=== Prompt ===
Please copy out every line in the entries below, word for word.

=== Input data ===
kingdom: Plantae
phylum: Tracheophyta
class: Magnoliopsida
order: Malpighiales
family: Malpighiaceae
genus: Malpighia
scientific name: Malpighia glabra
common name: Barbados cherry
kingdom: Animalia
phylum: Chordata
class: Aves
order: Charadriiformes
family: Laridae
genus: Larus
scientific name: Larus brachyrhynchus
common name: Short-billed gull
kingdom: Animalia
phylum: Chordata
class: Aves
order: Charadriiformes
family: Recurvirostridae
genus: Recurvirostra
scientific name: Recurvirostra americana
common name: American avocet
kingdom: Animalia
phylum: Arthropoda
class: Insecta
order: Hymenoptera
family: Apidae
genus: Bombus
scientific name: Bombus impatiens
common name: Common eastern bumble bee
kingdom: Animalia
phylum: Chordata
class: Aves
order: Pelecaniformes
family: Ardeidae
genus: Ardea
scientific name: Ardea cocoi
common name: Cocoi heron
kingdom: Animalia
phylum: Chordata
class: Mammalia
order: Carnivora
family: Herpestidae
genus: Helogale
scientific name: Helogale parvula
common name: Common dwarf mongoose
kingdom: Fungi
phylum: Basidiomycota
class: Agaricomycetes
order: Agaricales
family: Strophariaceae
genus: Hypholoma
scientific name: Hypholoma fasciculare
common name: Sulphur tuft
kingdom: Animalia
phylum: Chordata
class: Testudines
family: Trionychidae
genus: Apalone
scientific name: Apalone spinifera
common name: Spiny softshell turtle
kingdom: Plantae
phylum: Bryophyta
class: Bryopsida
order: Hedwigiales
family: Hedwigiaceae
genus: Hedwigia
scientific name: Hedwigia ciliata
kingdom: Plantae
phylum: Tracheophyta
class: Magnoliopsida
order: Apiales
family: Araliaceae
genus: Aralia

=== Written solution ===
kingdom: Plantae
phylum: Tracheophyta
class: Magnoliopsida
order: Malpighiales
family: Malpighiaceae
genus: Malpighia
scientific name: Malpighia glabra
common name: Barbados cherry
kingdom: Animalia
phylum: Chordata
class: Aves
order: Charadriiformes
family: Laridae
genus: Larus
scientific name: Larus brachyrhynchus
common name: Short-billed gull
kingdom: Animalia
phylum: Chordata
class: Aves
order: Charadriiformes
family: Recurvirostridae
genus: Recurvirostra
scientific name: Recurvirostra americana
common name: American avocet
kingdom: Animalia
phylum: Arthropoda
class: Insecta
order: Hymenoptera
family: Apidae
genus: Bombus
scientific name: Bombus impatiens
common name: Common eastern bumble bee
kingdom: Animalia
phylum: Chordata
class: Aves
order: Pelecaniformes
family: Ardeidae
genus: Ardea
scientific name: Ardea cocoi
common name: Cocoi heron
kingdom: Animalia
phylum: Chordata
class: Mammalia
order: Carnivora
family: Herpestidae
genus: Helogale
scientific name: Helogale parvula
common name: Common dwarf mongoose
kingdom: Fungi
phylum: Basidiomycota
class: Agaricomycetes
order: Agaricales
family: Strophariaceae
genus: Hypholoma
scientific name: Hypholoma fasciculare
common name: Sulphur tuft
kingdom: Animalia
phylum: Chordata
class: Testudines
family: Trionychidae
genus: Apalone
scientific name: Apalone spinifera
common name: Spiny softshell turtle
kingdom: Plantae
phylum: Bryophyta
class: Bryopsida
order: Hedwigiales
family: Hedwigiaceae
genus: Hedwigia
scientific name: Hedwigia ciliata
kingdom: Plantae
phylum: Tracheophyta
class: Magnoliopsida
order: Apiales
family: Araliaceae
genus: Aralia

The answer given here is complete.